Today the farm has grown and is a year round operation. Much of what you see on the farm today began at least two season’s prior as Lauren plans well ahead to ensure her spring Community Supported Agriculture (CSA) kicks off each year without a hitch. The spring is a welcomed season for the farmers here at Bloomsbury Farmer, warmer temperatures and longer days mean the thirty two weeks of the growing season are soon ahead.



Winter, like for most farmers, is a time of rest, but this rest is also required of the land. “Our daily paces slow a bit, allowing us to take stock of the growing seasons that year and calibrate for the seasons ahead. As a team and operation, we’re constantly looking for ways to grow, and in spring we start to see that work take root.”



Spring allows us to reconnect with their community in a bigger way. While they’re at the farmers market year-round, the spring brings the CSA community out and back onto the farm. Lauren says “It’s like welcoming family home after time apart, which feels appropriate during the time of rebirth and growth that springtime brings.”


For Lauren the springtime season is one that is filled with sensory threads: the sweet taste of the first ripe strawberries eaten out in the field, the chirping of baby chicks, and seeing the marks of the season beginning to peek out, such as the daffodils and the small buds that decorate the branches of the pear trees.
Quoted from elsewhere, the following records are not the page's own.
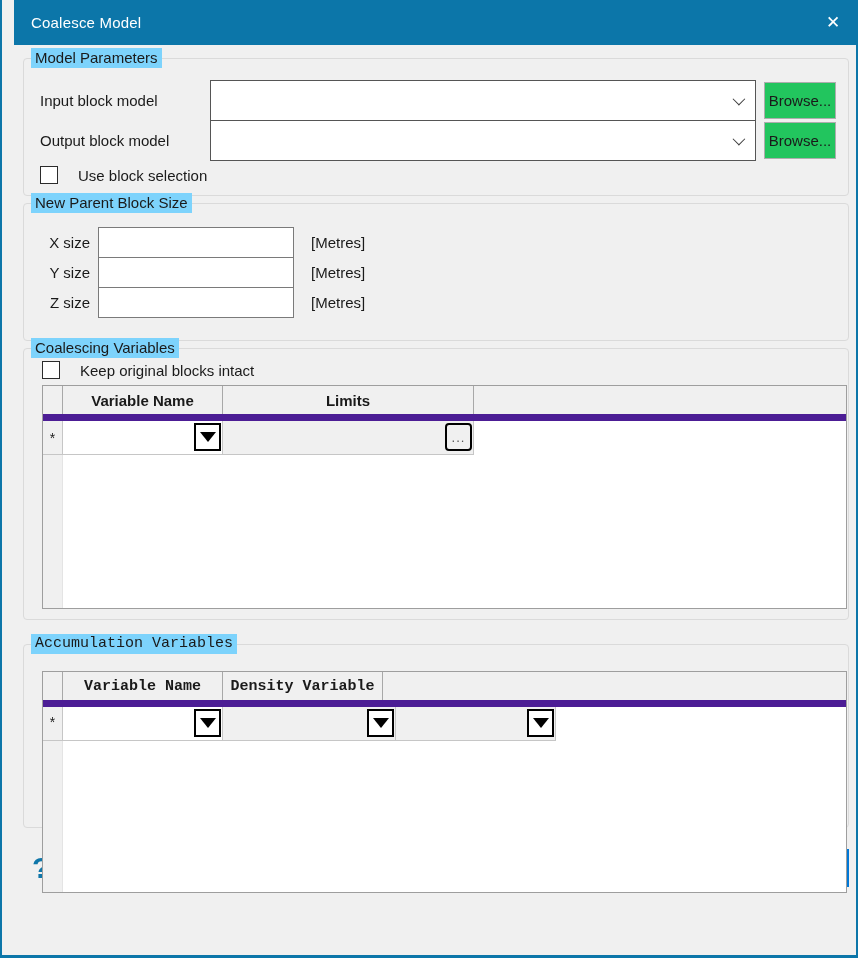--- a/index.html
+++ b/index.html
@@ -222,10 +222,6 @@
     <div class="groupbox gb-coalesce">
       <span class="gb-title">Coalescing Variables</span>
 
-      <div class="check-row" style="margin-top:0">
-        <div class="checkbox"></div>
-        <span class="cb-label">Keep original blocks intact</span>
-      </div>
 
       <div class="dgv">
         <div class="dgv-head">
The farm is a GAP and organic-certified farm growing over a hundred varieties of vegetables, fruits, herbs, sprouts and wheatgrass. A flock of chickens and gaggle of geese provide fresh eggs, and in recent years they’re started growing hemp organically. Through their on-farm market days, local farmers markets, robust CSA programs (spring, summer, and fall/winter, with about 400-450 shares alone this coming summer), as well as wholesale channels and local restaurants, they put their goods into hundreds of local hands each year.
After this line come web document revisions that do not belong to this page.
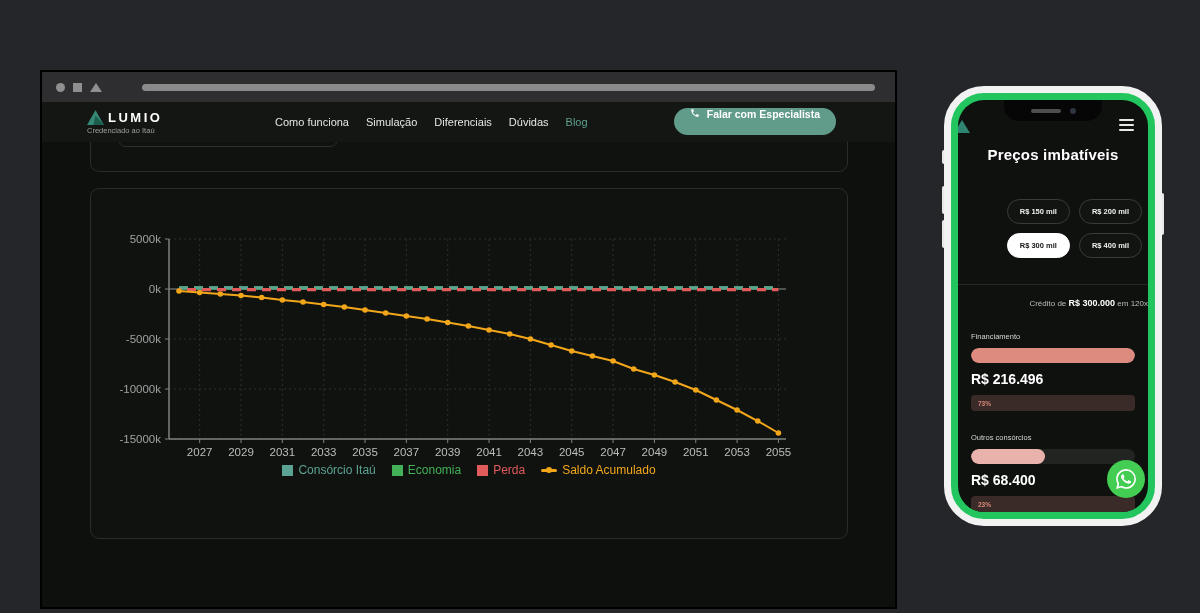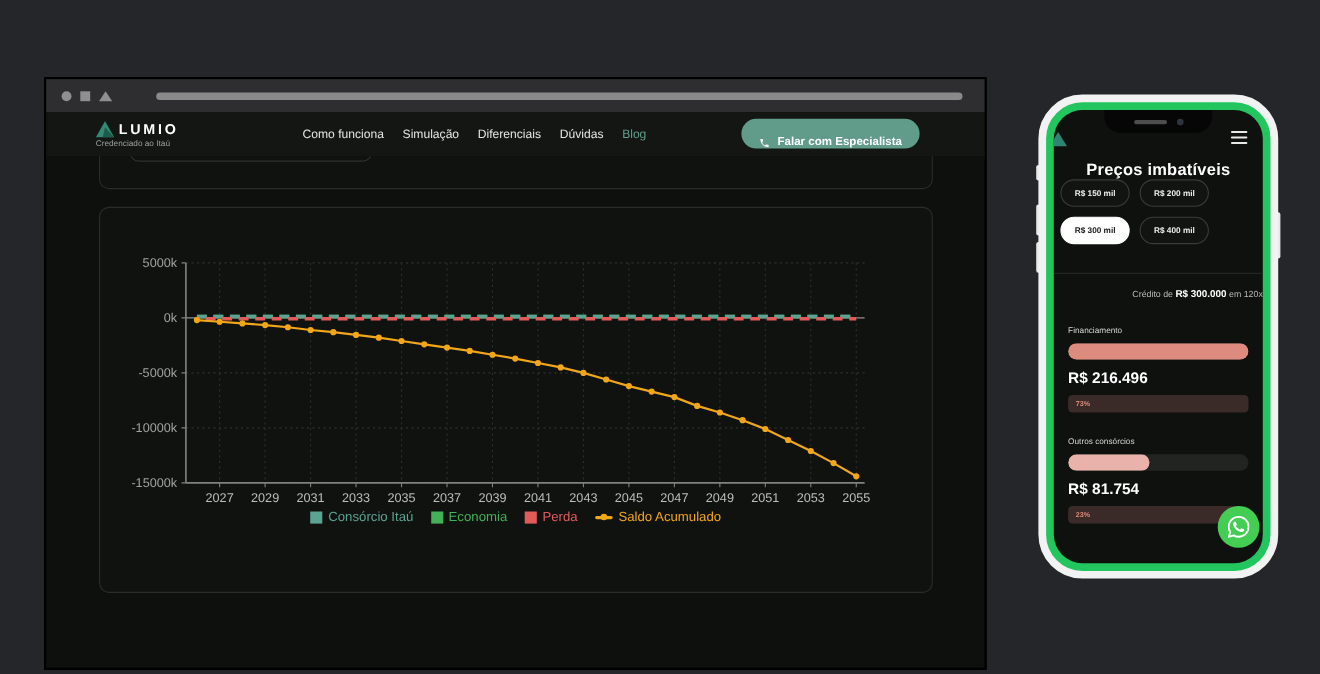--- a/index.html
+++ b/index.html
@@ -25,7 +25,7 @@
   .nav-link{color:#e4e6e2;font-size:11px;cursor:pointer;white-space:nowrap;}
   .nav-link.active{color:#5fa08e;}
   .cta{position:absolute;right:59px;top:6px;height:27px;background:#619b8a;border-radius:15px;
-    padding:0 16px;display:flex;align-items:flex-end;gap:7px;color:#fff;font-size:10.5px;font-weight:bold;cursor:pointer;}
+    padding:0 16px;display:flex;align-items:flex-start;gap:7px;color:#fff;font-size:10.5px;font-weight:bold;cursor:pointer;}
   
   .content{position:relative;height:397px;overflow:hidden;}
   .card-partial{position:absolute;left:48px;right:47px;top:-12px;height:40px;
Over the years Bloomsbury has added summer camps (with a guarantee to send your kids home dirty or your money back) and a nature-based school. This last component -- education -- when combined with farming, feels full-circle for Lauren. The farm, while yes, it is a business, is more importantly a place to nourish, educate, and connect.


Lauren says “I’ll never forget my first farmers market in East Nashville. Incredibly nervous, I wouldn’t have done it if not for the support of a friend who said to show up with the produce and he’d have a table and tent ready. With a handmade poster board sign (which I still have) saying “Grown with Love,” I jumped in and fell in love.” Lauren continues “Each year (and sometimes day) we have bumps in the road, but all of our movements have been forward in the evolution of our farm. When life gives you an excess of tomatoes, you turn it into Bloody Mary mix.”

The most important thing she’s learned in growing the farm is to listen. Listen to your community and customers…to the people who’ve been with you the longest. Listen to what they want and need, then deliver.” From the first farmers market, Lauren fell in love with the connection you get to those you feed. "As farmers, we need to be face-to-face with our customers to listen and learn what they need. Our family motto has always been “bloom where you were planted.” Bloomsbury is more than a place to grow, it’s a place to gather, and I believe that good community, like good food, doesn’t just happen; it is something that’s planted, nurtured, and shared.”